Discours de Daisaku Ikeda, fondateur,
Introduction du catalogue de la Maison Littéraire de Victor Hugo
Il y a chez Hugo « la poésie », « la flamme de l’âme », « le rythme de l’univers ». Mais on y trouve aussi « les cris déchirants » pour les opprimés, « la colère » contre le mensonge et l’injustice et « le désir passionné » de justice. Victor Hugo a été le compagnon de ma jeunesse. Ou plutôt, il est le compagnon de ma vie.

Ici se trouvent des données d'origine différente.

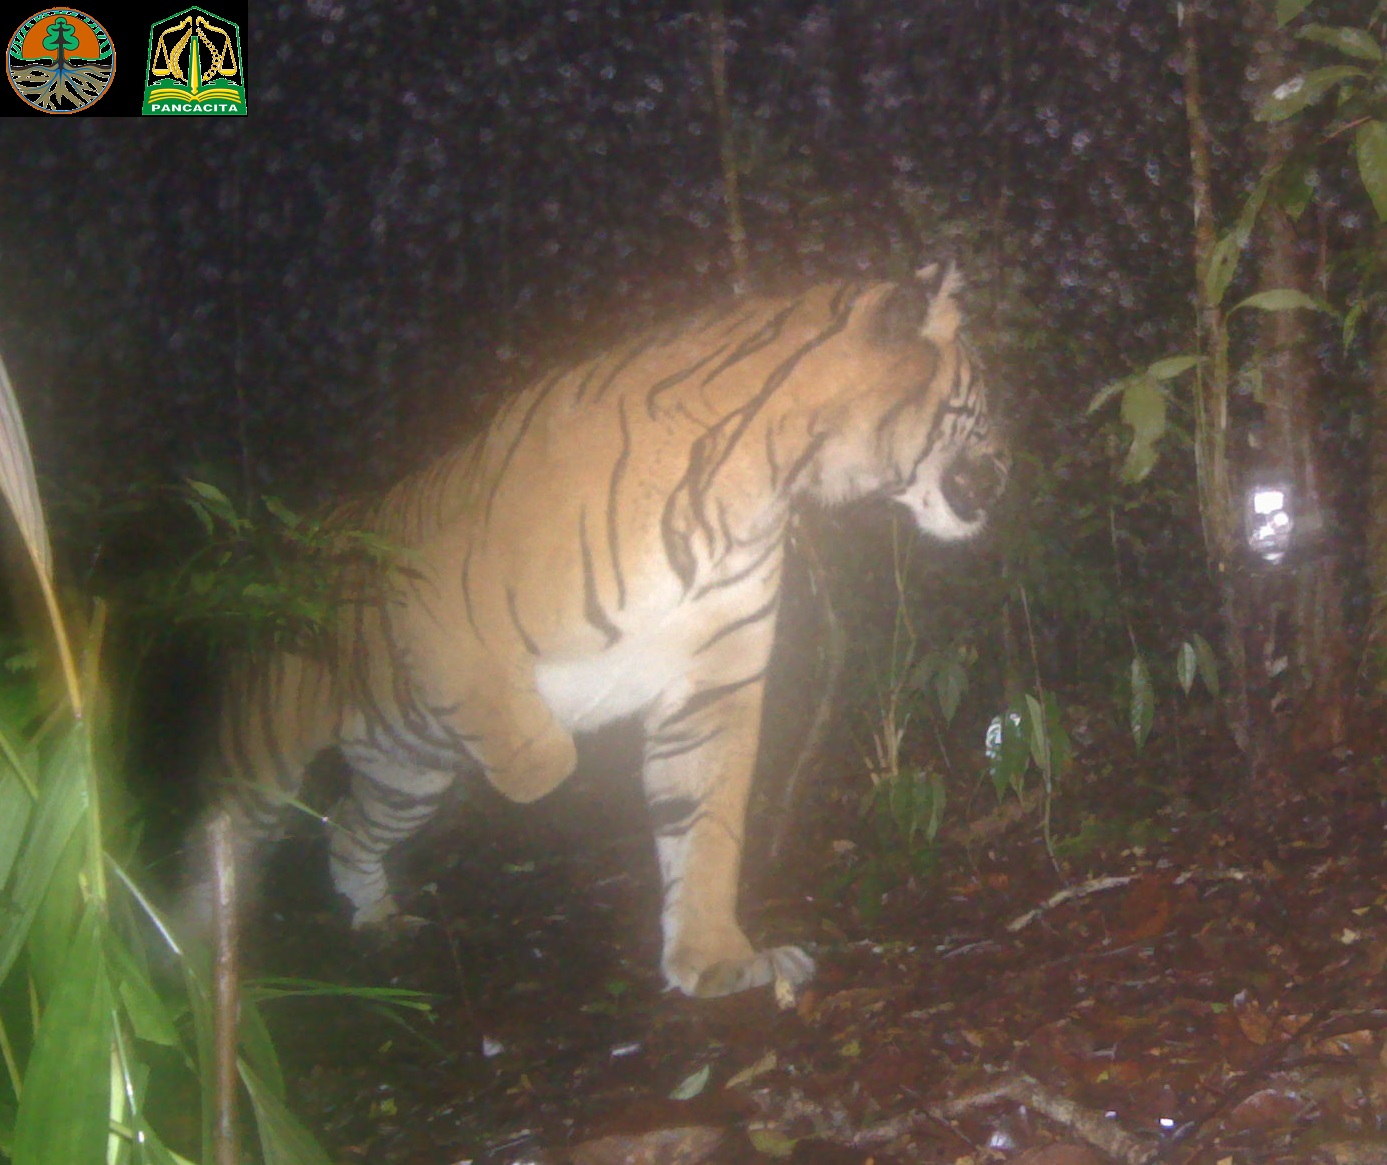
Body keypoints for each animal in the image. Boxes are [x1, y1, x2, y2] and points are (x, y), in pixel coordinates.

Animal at [182, 266, 1008, 999]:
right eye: (981, 396)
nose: (1007, 470)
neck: (766, 484)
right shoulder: (440, 608)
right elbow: (544, 757)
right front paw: (575, 732)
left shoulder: (712, 683)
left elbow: (705, 830)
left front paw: (716, 963)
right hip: (265, 763)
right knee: (213, 850)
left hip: (406, 773)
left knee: (348, 825)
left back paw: (377, 922)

Un combattant des mots. Je ne connais personne à qui ce qualificatif convienne mieux qu’à Hugo. Partout, dans son bureau, dans la rue, dans les salons, à la tribune de l’Assemblée, même en exil, le grand écrivain ne pouvait se taire, il ne pouvait s’empêcher d’écrire. Aucune menace ne put jamais réduire au silence cette voix qui s’élevait pour la justice. Aucun des maux de ce monde, la pauvreté, l’injustice, le manque de liberté de la presse, l’inégalité des droits politiques, la peine de mort, n’échappèrent à ses yeux de justicier. Le silence est d’or et l’éloquence est d’argent. Comme pour les sages athéniens, les mots étaient pour Hugo la meilleure des armes, celle qui permettait à l’homme de révéler sa valeur d’être humain, et il utilisa cette arme au maximum. Il restera un combattant du verbe exceptionnel dans l’histoire de l’humanité.
Chez Hugo brille avec éclat cette émotion intense que l’esprit de l’homme moderne, affaibli, a peu à peu perdue. La force de la volonté qui existe dans Les Misérables ancrée comme un roc, cette force de l’écrivain qui n’a jamais cessé de se diriger vers le bien secoue mon âme encore aujourd’hui. Cet esprit fort qui jamais ne cède devant les attaques du mal, combien de fois m’a-t-il encouragé ! Comme m’a encouragé le regard décidé et empli de chaleur qu’il portait au peuple…
Il arrivait souvent à mon mentor, Josei Toda, de nous parler du personnage de Jean Valjean. À l’occasion de réunions où nous utilisions le roman Quatrevingt-treize comme texte d’étude, nous discutions avec passion de la révolution idéale pour l’humanité. Ces souvenirs restent pour moi inoubliables. Les œuvres de Hugo sont appréciées du peuple japonais. Les Misérables parurent pour la première fois au Japon à la fin de l’ère Meiji et furent publiés par la suite à maintes reprises, laissant une vive impression chez les nombreux lecteurs. L’histoire de Jean Valjean est largement connue, même chez les enfants. En Orient comme en Occident, quelles que soient les époques, tant que l’homme sera l’homme, l’œuvre de Hugo continuera de fasciner.
Parlant de lui-même, Hugo écrit : « Je suis comme la forêt qu’on a plusieurs fois abattue : les jeunes pousses sont de plus en plus fortes et vivaces. » Son regard perçant démasquait sans faillir l’injustice, le mensonge, l’hypocrisie, ne laissant aucune possibilité à toute forme d’autorité d’y échapper. Quelques mois avant sa mort, refusant la présence d’hommes d’Église à ses funérailles, il cria : « Vérité, lumière, justice, conscience, c’est Dieu. » Le pouvoir qui oppresse et brise la force et l’éclat de l’homme était pour lui absolument intolérable.
Dans sa conception des « États-Unis d’Europe », il aspirait à l’union des hommes libres. À l’époque où l’union de l’Europe se fait jour, cet idéal devient réalité. L’aube est maintenant proche. Ce rayon de soleil illuminera bientôt le monde entier. Victor Hugo attend ce jour. Comme il l’a écrit dans son testament, son œil terrestre s’est fermé mais l’œil spirituel reste grand ouvert, regardant le monde à venir.
Grâce au concours et au soutien de nombreuses personnes, il nous a été possible de créer la Maison Littéraire de Victor Hugo, au château des Roches à Bièvres. Je souhaite que cette maison permette de renforcer encore davantage les liens entre la France et le Japon, et je serais particulièrement heureux si elle permettait à l’âme immortelle du grand poète de conduire les hommes vers l’universalité.